Modelling urban airflow and natural ventilation using a GPU-based lattice-Boltzmann method

- LBM on GPU simulates indoor/outdoor coupled airflow and compared to Fluent and experiment.
- LBM has similar accuracy to Fluent and solves the flow in substantially less time.
- Tall surrounding buildings reduce ventilation by 32%-69% for perpendicular and parallel flows.

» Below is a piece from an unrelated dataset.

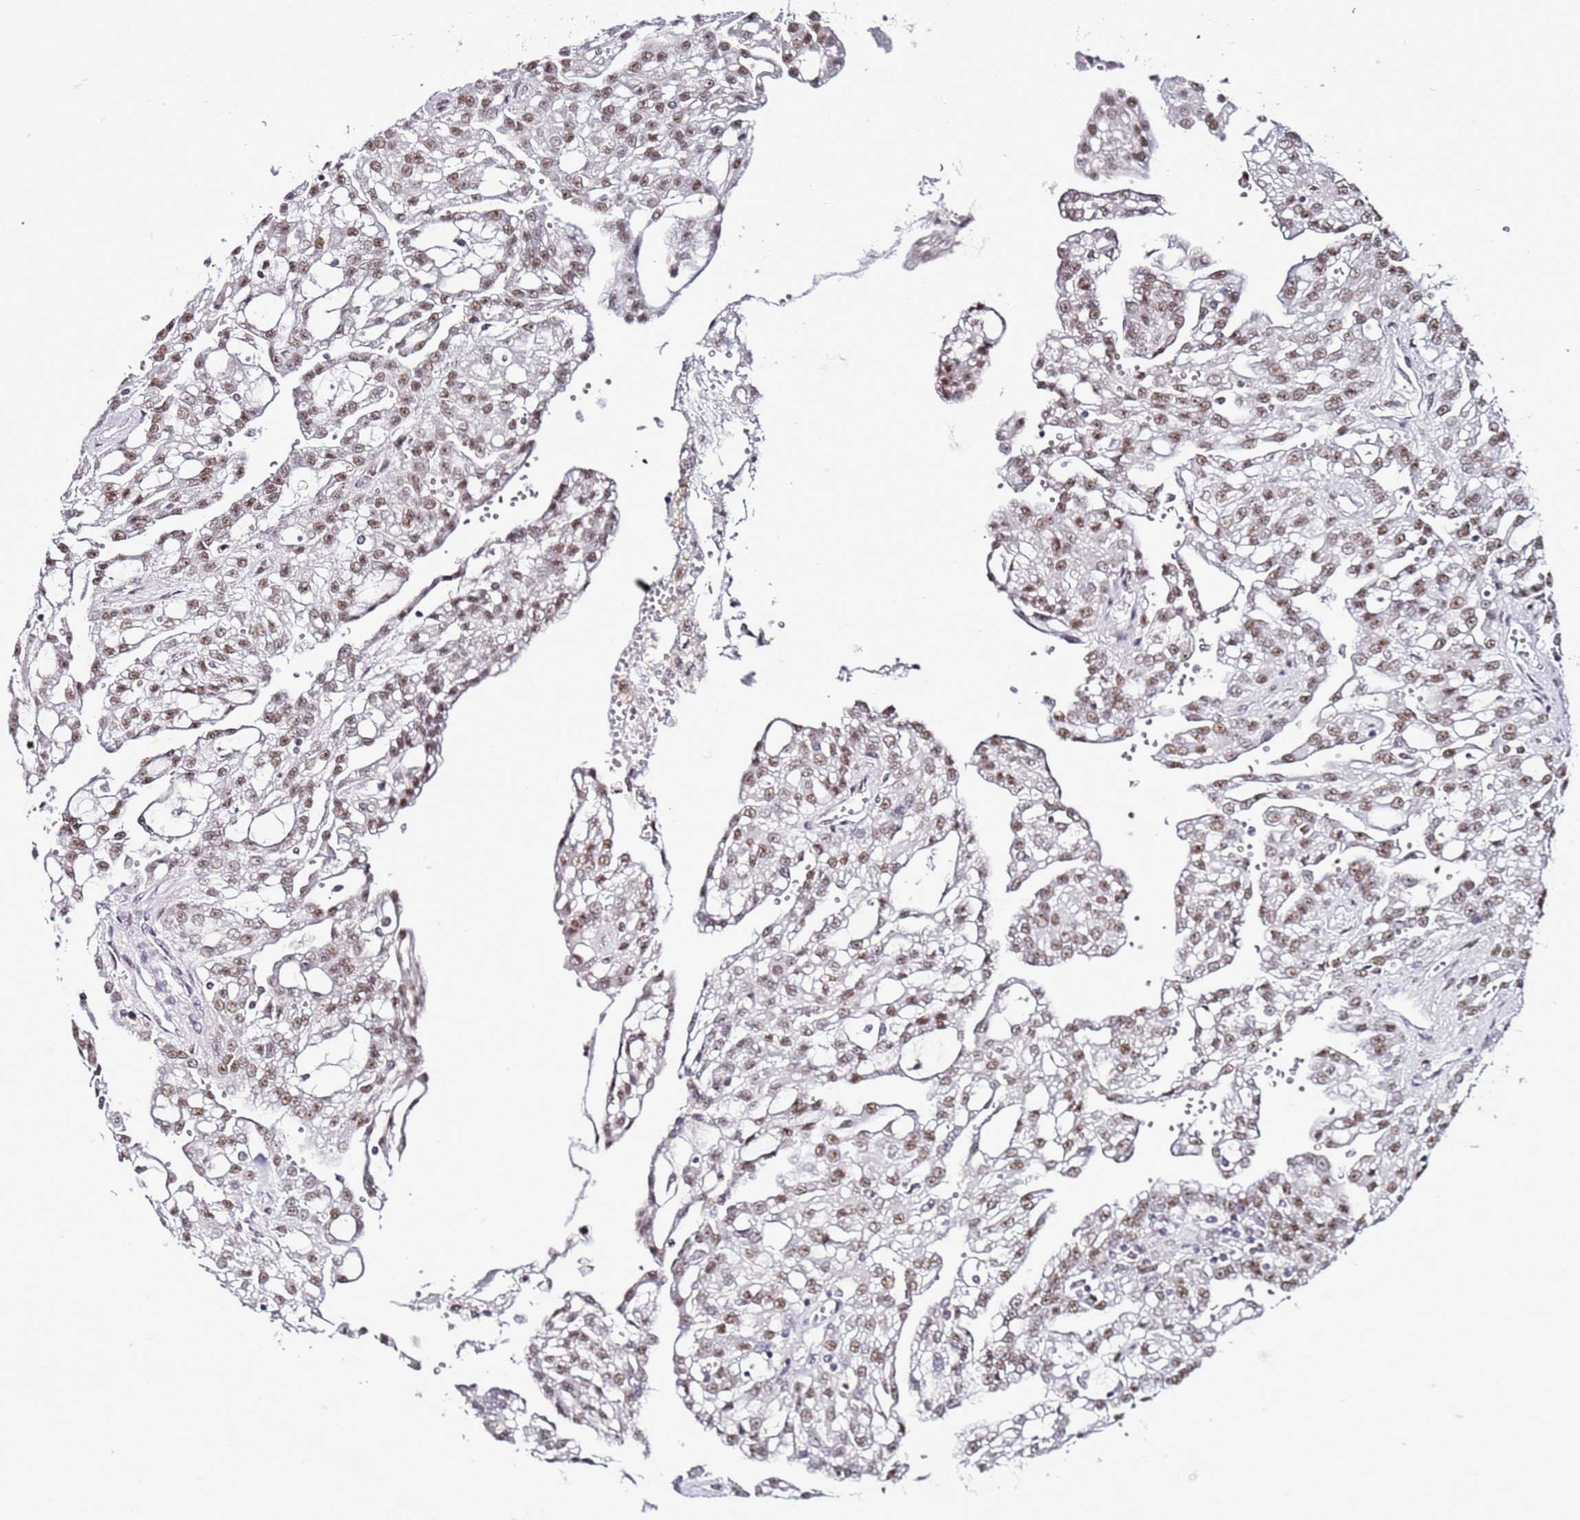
{"staining": {"intensity": "moderate", "quantity": ">75%", "location": "nuclear"}, "tissue": "renal cancer", "cell_type": "Tumor cells", "image_type": "cancer", "snomed": [{"axis": "morphology", "description": "Adenocarcinoma, NOS"}, {"axis": "topography", "description": "Kidney"}], "caption": "The photomicrograph displays a brown stain indicating the presence of a protein in the nuclear of tumor cells in renal cancer (adenocarcinoma).", "gene": "PSMA7", "patient": {"sex": "male", "age": 63}}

Simulation of urban airflow and ventilation potential is desirable for building design, however the complex and transient nature of flows in urban environments makes this a challenging task. This study aims to evaluate the capability of a lattice-Boltzmann method (LBM) code deployed on a graphical processing unit (GPU) using a large eddy sub-grid turbulence model for cross-flow ventilation of an idealised cubical building at wind-tunnel scale. ANSYS Fluent is used as a numerical comparison. Façade pressure and ventilation of the cube are investigated for parallel and perpendicular wind directions with the building in isolation and regular array format. Pressures, velocities and ventilation rates are compared to experimental data from wind tunnel and full-scale experiments of the Silsoe cube. Simulations compare favourably with experimental values and between each other. When the cube was surrounded by other cubes, simulations suggest that vortex shedding from up-wind buildings provides pulsating ventilation, improving airflow ingress in the parallel wind cases. A parametric study showed that doubling surrounding building height had a small negative effect on ventilation but was mitigated by high levels of downdraft and flow fluctuations in the vertical plane. Comparatively, doubling the central building height had a net positive effect but caused high internal airspeeds for both angles. The LBM code running on one GPU was several orders of magnitude faster than Fluent with similar accuracy. Simulation time using the LBM approach was several orders of magnitude lower than Fluent.